U.S. housing has been on a slow, sometimes rocky road to recovery over the past couple of years. But it remains in fragile health, vulnerable to tight credit conditions, rising mortgage costs, falling affordability or new economic downdrafts. And now we have another sign that this crucial sector could be headed for renewed trouble: Wall Street's financial engineers are coming.
Major property investors such as Blackstone Group are finding ways to monetize their holdings, such as bringing real estate initial public offerings to market at a clip not seen since the early days of the bubble nearly a decade ago. But Blackstone, the world's biggest private equity player in the property game, has also figured out an intriguing way to cash in on its huge stash of distressed single-family houses, many of them bought out of foreclosure at a cost of more than $7-billion (U.S.).
With the help of the derivatives pros at Deutsche Bank, it has devised a security backed by the rental income stream from the tenants ensconced in those houses. This new product should offer a higher yield than typical mortgage-backed securities, and appeal strongly to yield-hungry fund managers running out of opportunities in overcrowded alternative assets like infrastructure.
Most of the rentals in the offering are in a handful of large urban centres in California, Arizona, Florida and Georgia, according to a report in International Financing Review, thus avoiding the hardest-hit cities of the Northeast and Midwest.
The $479-million worth of notes are backed by a loan cobbled together by Deutsche Bank and collateralized by 3,207 houses owned by Blackstone's residential rental investment vehicle, Invitation Homes. This neat device has secured a coveted triple-A rating for a large chunk of the offering, which would never have been attainable for the rental stream alone. Still, Fitch Ratings says such securities should not be rated higher than the edge of investment grade because of the risks. After all, rental bonds have no track record yet.
Nevertheless, there are plenty more deals waiting in the wings if this proves a success. Invitation Homes itself has assembled a portfolio of about 40,000 houses acquired at dirt-cheap prices and is adding more, at the rate of about $100-million worth every week. Blackstone is expected to take the unit public next year if the IPO market remains strong.

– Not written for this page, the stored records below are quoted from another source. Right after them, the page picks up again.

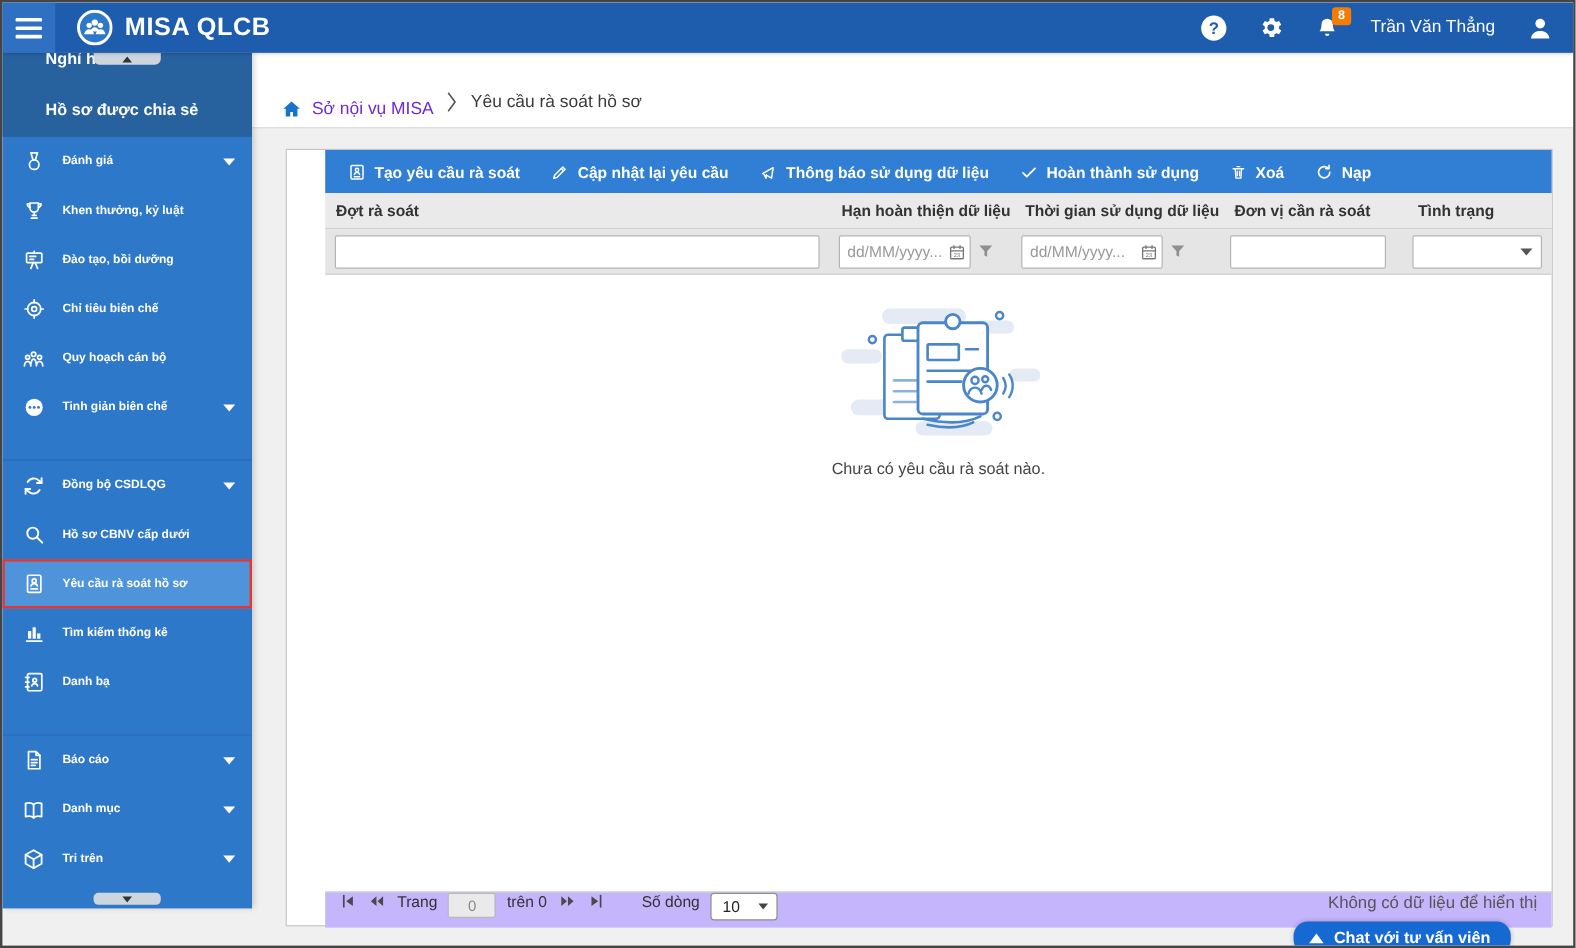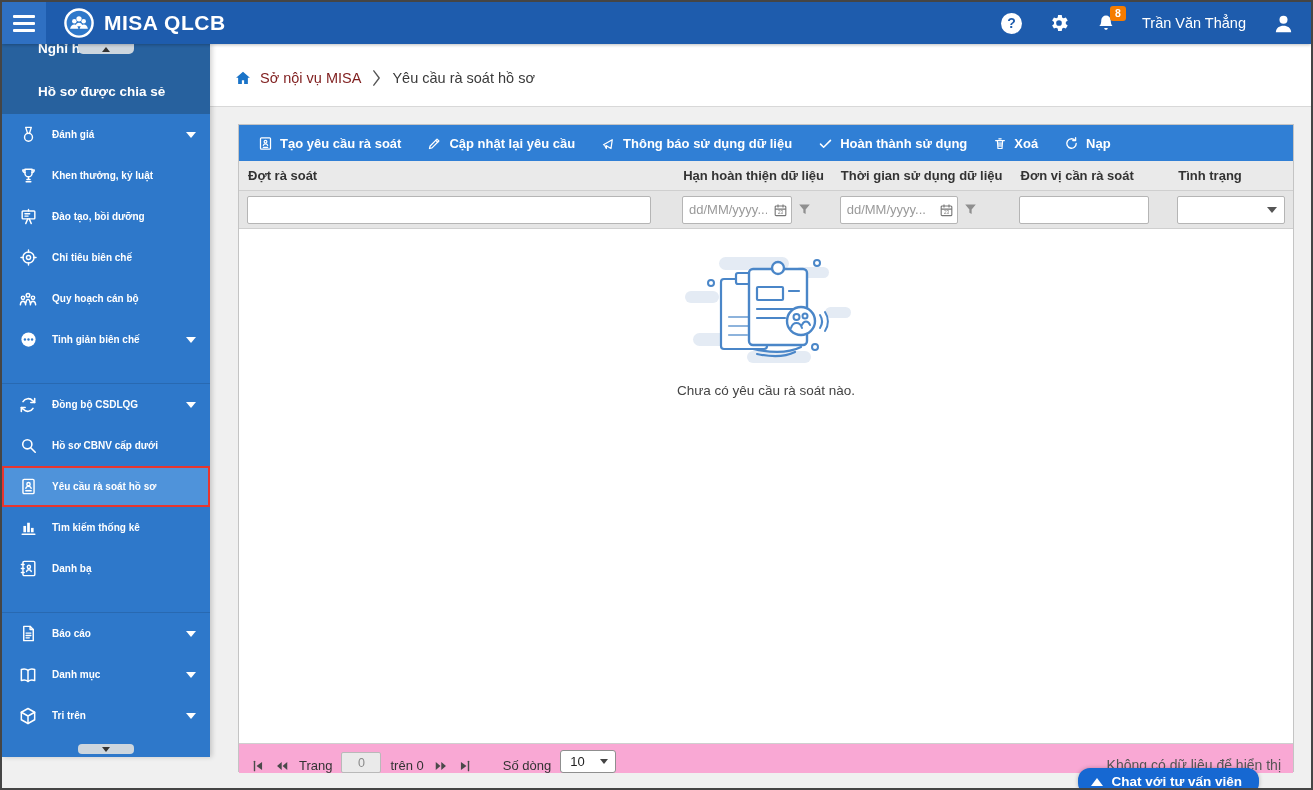--- a/index.html
+++ b/index.html
@@ -58,7 +58,7 @@
     border-bottom:1px solid #d8d8d8; display:flex; align-items:flex-start; padding:32px 0 0 24px; z-index:5;
   }
   .crumbs{ display:flex; align-items:center; gap:10px; margin-top:-7px; }
-  .crumb-link{ color:#7f1d1d; font-size:14.5px; cursor:pointer; display:flex; align-items:center; gap:8px;}
+  .crumb-link{ color:#6d28d9; font-size:14.5px; cursor:pointer; display:flex; align-items:center; gap:8px;margin-top:13px;}
   .crumb-current{ color:#3a3a3a; font-size:14.5px; }
   
   .panel{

Competitors will also be keeping a close watch on the market reception for the bonds. Housing vultures have snapped up about 150,000 distressed homes in the past 18 months and turned them into rentals, says bank watcher Keefe Bruyette & Woods. In some markets, these big buyers provide much of the real estate action. Large funds, including Blackstone, accounted for nearly one-quarter of houses acquired in the Atlanta area between last May and July.
There is no shortage of supply. Speculators are trolling through recovering markets as well as foreclosure-wracked cities like Philadelphia, New Orleans and bankrupt Detroit, looking for both residential and commercial real estate. Detroit alone has 78,000 vacant properties, many of which face demolition.
The bottom line is that if there's a way to package dross and peddle it as pure investor gold, Wall Street's derivatives pros will find it, and they can still count on at least one or two rating agencies to give them a helping hand. But when a major financial player like Blackstone decides to cut other investors in on a good thing, rather than keep all the profits for itself, that ought to be a signal that the housing market isn't out of the woods yet.